The visual reconstruction results on image 1.

The visual reconstruction results on image 2.

The PSNR curve of reconstruction result by comparison methods.
From the visual results, it can be seen that our proposed method shows better performance on edge and details recovery, which is significant quality evaluation of restoration tasks. Additionally, our method also obtains the highest objective indicator among the comparison methods, and shows obvious advantage when under-sampling ratio is low. In a word, both of the visual and objective results verify the competitive performance and effectiveness of our proposed method.
In this subsection, we test the denoising performance on medical images. In denoising experiment, the degradation kernel H is defined as an identity matrix, and extra noise is introduced into the observation image. In our experiments, the Gaussian white noise is used and the standard deviation is varied from 5 to 35 with 10 as interval. The compared algorithms include total variation-based denoising method called TVAL in [54], Image denoising via simultaneous sparse coding (IDSSC) in [55], nonlocal joint regularization-based image denoising method (IDNJR) [56], image denoising with gradient histogram preservation (IDGHP) [57–60], and weighted nuclear norm-based image denoising (IDWNN) method in [21]. The parameters for our proposed method are set same as the compressive reconstruction experiments. Similarly, we only show the part of denoising visual results when the noise deviation is 20 in Figs. 5, 6 respectively. The curves of average PSNR and SSIM results versus noise standard deviation are plotted in Figs. 7 and 8 to evaluate the denoising performance objectively.

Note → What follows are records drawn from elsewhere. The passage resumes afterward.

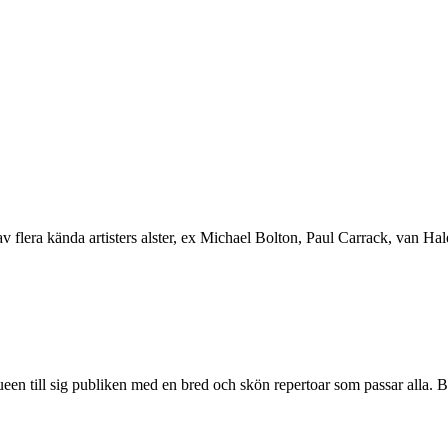
lera kända artisters alster, ex Michael Bolton, Paul Carrack, van Hal
een till sig publiken med en bred och skön repertoar som passar alla. B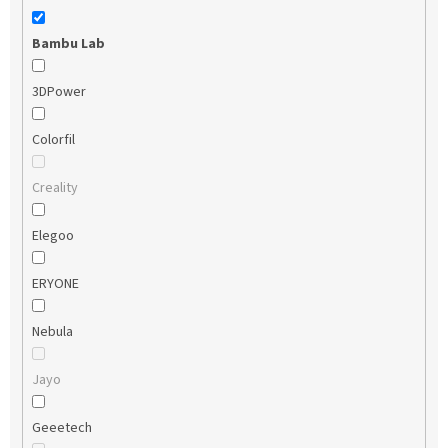
Bambu Lab
3DPower
Colorfil
Creality
Elegoo
ERYONE
Nebula
Jayo
Geeetech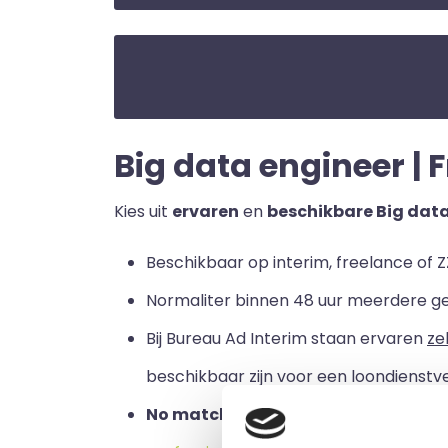
Big data engineer | F
Kies uit
ervaren
en
beschikbare Big dat
Beschikbaar op interim, freelance of Z
Normaliter binnen 48 uur meerdere g
Bij Bureau Ad Interim staan ervaren
ze
beschikbaar zijn voor een loondienstve
No match no pay:
u betaalt alleen a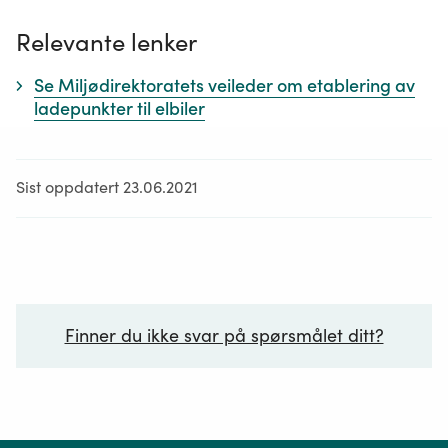
Relevante lenker
Se Miljødirektoratets veileder om etablering av
ladepunkter til elbiler
Sist oppdatert 23.06.2021
Finner du ikke svar på spørsmålet ditt?
Ditt spørsmål*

The denoising visual results on image 1.

The denoising visual results on image 3.

The PSNR results of test images.

The SSIM results of test images.
From the visual results, all the comparison methods remove the most of noise existed in medical image. However, our method shows advantage on fine structures preservation and improve the visual quality greatly. The highest PSNR and SSIM curves also demonstrate that our proposed denoising method outperforms other existing excellent methods.
In this paper, a novel nonlocal-based multiple constraints framework is presented to address the medical images restoration problem. The proposed method exploits three kinds of patch-based nonlocal priors, which are nonlocal weighted low-rank, nonlocal total variation and nonlocal sparsity under surfacelet transformation, as constraints and incorporated them into a unified framework to gain the advantage from these priors simultaneously. To further improve the performance on details recovery, we introduce the surfacelet transformation to construct a cubic sparsity prior, which can better preserve the two-dimensional structures of nonlocal patches. Different from the conventional approaches, which focus on either nonlocal self-similarity or local smoothness preservation, our proposed method jointly constraint the two aspects in the same framework. Furthermore, an iterative optimization technique based on ADMM is proposed to solve the framework effectively to obtain an approximate solution.
The performance of our method is evaluated on two kinds of representative medical image restoration tasks, medical image compressive reconstruction and denoising. Various visual recovered results show the advantage of our proposed method on fine structures preservation. And also, the PSNR curves verifies the superiority compared to current conventional algorithms.